Greatest football city in South Asia

Fans as different as the Biswas and Patra families show why Messi holds a special place in Kolkata: It is not just because of his own brilliance, but because Kolkata’s football fans bring a particular kind of intelligence, devotion and deep sporting culture to the relationship. That is what gives Messi’s appeal in the city its particular force.

Enamoured with football since the 1890s, Kolkata is arguably the greatest footballing city never represented at a World Cup by a national team. That absence lends its fandom a distinctive intensity: supporters, rather than players, become the most visible expression of footballing excellence in India. It also carries a persistent undertone of ruefulness — especially among older fans, many of whom doubt they will see India reach a World Cup in their lifetime.

On the atlas, one would have to travel as far as 4,000 kilometres west to Doha, Qatar, or east to Seoul, South Korea, to find a city where football is so much a part of the fabric of everyday life and public memory.

As the great Indian footballer and Olympian Subimal “Chuni” Goswami (1938-2020) once said, “Together with literature and the arts, it is football that has made Kolkata distinctive and special to the rest of the country”.

Like many other entities in India today – the railways, Westminster-style parliamentary democracy, the English language itself – football came to India and Kolkata as part of the complicated cultural legacy of empire. Like cricket, the only sport in which India is today a major world power, football appeared in the second half of the 19th century and was played almost entirely by British teams.

The new game caught on swiftly, especially in Bengal, the capital of British India between 1772 and 1911. In 1888, the Durand Cup club competition was inaugurated in India. Today it is the world’s third-oldest football tournament and the oldest in Asia. The 135th edition will kick off this year in Kolkata on July 26 – a week after the World Cup final – and will be played entirely in the east of the country, where the following for Indian football is strongest.

Although seen as an alien sport for the first few decades of its existence in India, football had a lot going for it. It was easy to play and required nothing more than a ball and open space. Then, as now, teams could make up with organisation and strategy what they might lack in skill. The major Indian football clubs were all born in Kolkata in the span of a few decades: Mohun Bagan in 1889; Mohammedan Sporting in 1891; and East Bengal in 1924.

Indian football soon evolved with an independent style. Most footballers played barefoot, with their feet wrapped in bandages, which they felt allowed for a better “touch” on the ball than playing with boots as the British did. Perhaps this explains Kolkata’s subsequent love for la joga bonito, the idea of the beautiful game played with creativity, theatricality, lots of dribbling and a touch of arrogance.

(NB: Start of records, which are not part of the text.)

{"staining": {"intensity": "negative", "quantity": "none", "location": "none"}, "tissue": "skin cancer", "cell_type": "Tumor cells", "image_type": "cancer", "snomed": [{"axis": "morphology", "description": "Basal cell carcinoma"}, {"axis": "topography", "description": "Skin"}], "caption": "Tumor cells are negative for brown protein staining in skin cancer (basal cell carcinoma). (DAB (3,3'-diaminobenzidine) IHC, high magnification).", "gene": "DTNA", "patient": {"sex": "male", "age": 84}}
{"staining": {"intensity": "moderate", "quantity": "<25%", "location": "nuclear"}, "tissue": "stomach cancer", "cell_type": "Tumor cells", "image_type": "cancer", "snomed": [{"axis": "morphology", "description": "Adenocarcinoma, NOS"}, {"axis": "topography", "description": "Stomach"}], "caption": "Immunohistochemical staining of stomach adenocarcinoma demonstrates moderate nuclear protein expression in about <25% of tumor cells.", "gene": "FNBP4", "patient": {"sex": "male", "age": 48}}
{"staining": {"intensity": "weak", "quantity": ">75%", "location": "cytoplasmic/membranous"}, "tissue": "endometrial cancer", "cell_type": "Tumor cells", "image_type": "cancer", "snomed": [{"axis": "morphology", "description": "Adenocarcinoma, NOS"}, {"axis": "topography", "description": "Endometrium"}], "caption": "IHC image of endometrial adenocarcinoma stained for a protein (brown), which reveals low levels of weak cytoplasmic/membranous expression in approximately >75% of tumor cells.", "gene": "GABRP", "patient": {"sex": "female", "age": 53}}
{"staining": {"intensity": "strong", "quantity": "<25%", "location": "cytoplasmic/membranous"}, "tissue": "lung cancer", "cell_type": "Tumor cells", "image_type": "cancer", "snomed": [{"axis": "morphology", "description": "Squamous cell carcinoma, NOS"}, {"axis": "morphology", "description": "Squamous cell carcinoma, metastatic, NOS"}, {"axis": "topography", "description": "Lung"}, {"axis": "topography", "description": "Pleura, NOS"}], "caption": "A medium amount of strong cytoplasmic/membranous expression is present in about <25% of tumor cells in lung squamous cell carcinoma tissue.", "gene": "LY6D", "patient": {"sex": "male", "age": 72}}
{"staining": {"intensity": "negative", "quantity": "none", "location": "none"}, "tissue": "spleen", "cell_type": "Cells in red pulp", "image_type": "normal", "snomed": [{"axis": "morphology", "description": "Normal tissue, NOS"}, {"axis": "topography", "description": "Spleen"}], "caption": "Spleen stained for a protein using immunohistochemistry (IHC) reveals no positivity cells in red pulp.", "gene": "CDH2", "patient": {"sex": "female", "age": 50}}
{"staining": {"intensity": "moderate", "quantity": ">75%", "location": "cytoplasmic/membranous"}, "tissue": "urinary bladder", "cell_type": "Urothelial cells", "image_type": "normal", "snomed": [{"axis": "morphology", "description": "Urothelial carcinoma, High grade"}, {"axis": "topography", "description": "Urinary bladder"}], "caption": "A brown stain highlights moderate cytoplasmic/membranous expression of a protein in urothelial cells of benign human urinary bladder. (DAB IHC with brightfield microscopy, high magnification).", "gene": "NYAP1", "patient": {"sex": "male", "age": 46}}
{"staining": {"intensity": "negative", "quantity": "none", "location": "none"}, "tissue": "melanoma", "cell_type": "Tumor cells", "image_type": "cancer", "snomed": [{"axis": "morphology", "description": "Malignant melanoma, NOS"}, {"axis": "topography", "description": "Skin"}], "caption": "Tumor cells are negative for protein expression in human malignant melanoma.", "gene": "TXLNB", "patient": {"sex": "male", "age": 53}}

The sport also won over unlikely hearts, such as that of fiery Bengali intellectual and Hindu revivalist Swami Vivekananda (1863-1902), one of the few whose name is treated even more reverentially in Kolkata today than Messi’s.

Taking the metro to the 85,000-capacity Vivekananda Yuba Bharati Krirangan (popularly known as the Salt Lake Stadium), the city’s premier football venue, passengers see a quote by Vivekananda posted on the station wall: “You will be nearer to Heaven through football than through the study of the [Bhagavad] Gita.” The Swami wanted young Indian men to cultivate their bodies, physical vigour and competitive sparks before aiming for spiritual elevation. Only then could they shake off the yoke of political subjugation.

By the time independence came in 1947, India had become a footballing power in its own right. With the end of the British Raj, Kolkata’s footballing allegiances shifted towards Brazil, whose cavalier and irreverent spirit spoke to postcolonial aspirations globally.

In 1950, India was one of 16 teams invited by FIFA to take part in that year’s World Cup in Brazil. But the All India Football Federation declined the invitation and India has not qualified for the tournament since. Still, for decades after that first invite, India remained a major power in Asian football, with Kolkata as its self-evident capital.